◆ 読解用文章:
+++
2022年度の金賞に輝いたのは、グローバルなワンチームによる温室効果ガス(GHG)削減に貢献した「BRIDGE」プロジェクトでした。
この画期的なバリューチェーン横断型プロジェクトを立ち上げたタイ味の素社T-TEC(Thai Technology and Engineering Center)長 兼 FDグリーン社長の⽯川浩平さんに話を聞きました。
微生物研究への思いから味の素グループへ
大学で出合った微生物研究を一生の仕事にしたいと、就職先として「世界一のアミノ酸発酵技術」を持つ味の素グループを希望した石川さん。そこには微生物研究への並々ならぬ強い思いがあったそうです。
石川:牛乳がチーズやヨーグルトに変わるように、目には見えないのに新しい物質を生み出す微生物に大きな魅力と無限の可能性を感じました。味の素グループは優秀な研究者がそろっていて、ハイレベルな環境で研究を続けたいという思いが強くありました。
配属先のバイオ・ファイン研究所で研究や開発に従事し、並行して博士号を取得。研究の成果が商品になり、世界に送り出されることに大きなやりがいを感じたと話す石川さん。
+++
◆ 保存データ:
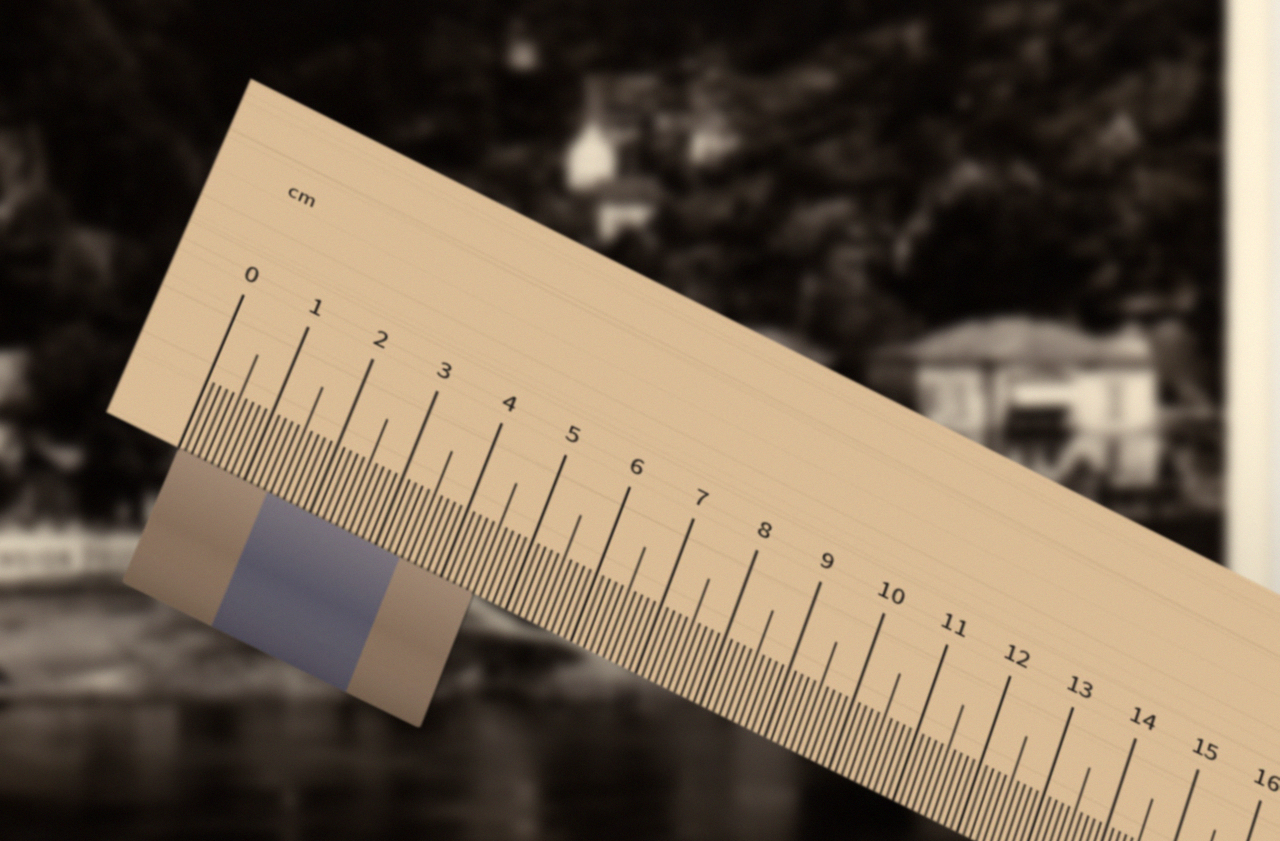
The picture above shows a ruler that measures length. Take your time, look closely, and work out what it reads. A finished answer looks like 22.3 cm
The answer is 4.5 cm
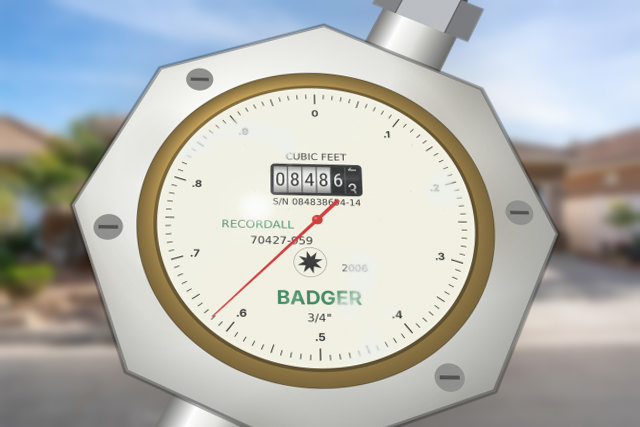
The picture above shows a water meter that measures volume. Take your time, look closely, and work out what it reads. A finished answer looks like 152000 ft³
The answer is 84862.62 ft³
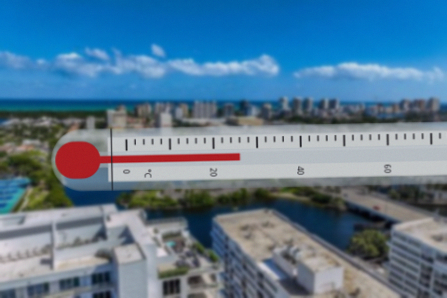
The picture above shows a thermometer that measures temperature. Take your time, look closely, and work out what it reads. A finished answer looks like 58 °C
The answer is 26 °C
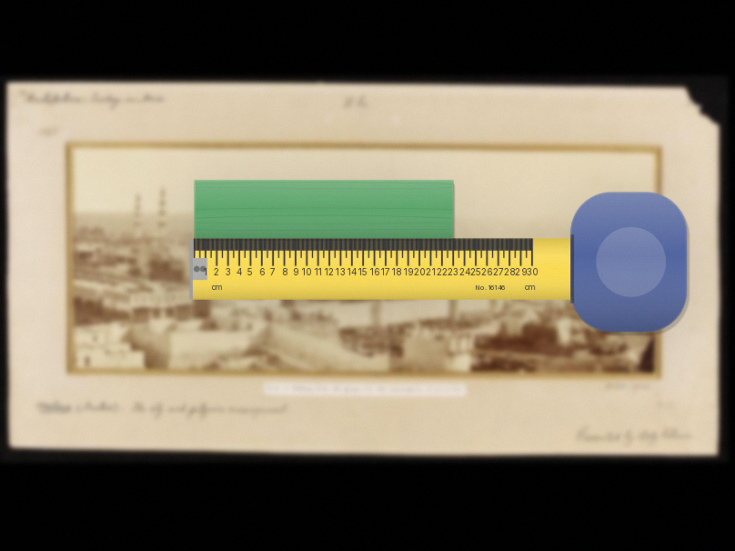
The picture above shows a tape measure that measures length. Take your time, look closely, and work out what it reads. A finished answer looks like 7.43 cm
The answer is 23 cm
+++
◆ 作業項目 1: 読解用文章の「この画期的なバリューチェーン横断型プロジェクトを立ち上げたタイ味の素社T-TEC(Thai Technology and」から「がいを感じたと話す石川さん。」までを、一字も変えずに書き写してください。
◆ 作業項目 2:
次の(a)〜(c)が読解用文章の内容と合うかどうかを「はい」か「いいえ」で答え、判断の決め手となる箇所を原文のまま引用すること。
(a) 石川さんは大学で微生物研究に出合った。
(b) 「BRIDGE」プロジェクトは2021年度の金賞を受賞した。
(c) 石川さんは研究や開発に従事する一方で、博士号を取得した。
ここでは資料を一切使いません。

◆ 想定解答 1:
この画期的なバリューチェーン横断型プロジェクトを立ち上げたタイ味の素社T-TEC(Thai Technology and Engineering Center)長 兼 FDグリーン社長の⽯川浩平さんに話を聞きました。
微生物研究への思いから味の素グループへ
大学で出合った微生物研究を一生の仕事にしたいと、就職先として「世界一のアミノ酸発酵技術」を持つ味の素グループを希望した石川さん。そこには微生物研究への並々ならぬ強い思いがあったそうです。
石川:牛乳がチーズやヨーグルトに変わるように、目には見えないのに新しい物質を生み出す微生物に大きな魅力と無限の可能性を感じました。味の素グループは優秀な研究者がそろっていて、ハイレベルな環境で研究を続けたいという思いが強くありました。
配属先のバイオ・ファイン研究所で研究や開発に従事し、並行して博士号を取得。研究の成果が商品になり、世界に送り出されることに大きなやりがいを感じたと話す石川さん。

◆ 想定解答 2:
(a) はい。「大学で出合った微生物研究を一生の仕事にしたい」
(b) いいえ。「2022年度の金賞に輝いたのは」
(c) はい。「配属先のバイオ・ファイン研究所で研究や開発に従事し、並行して博士号を取得。」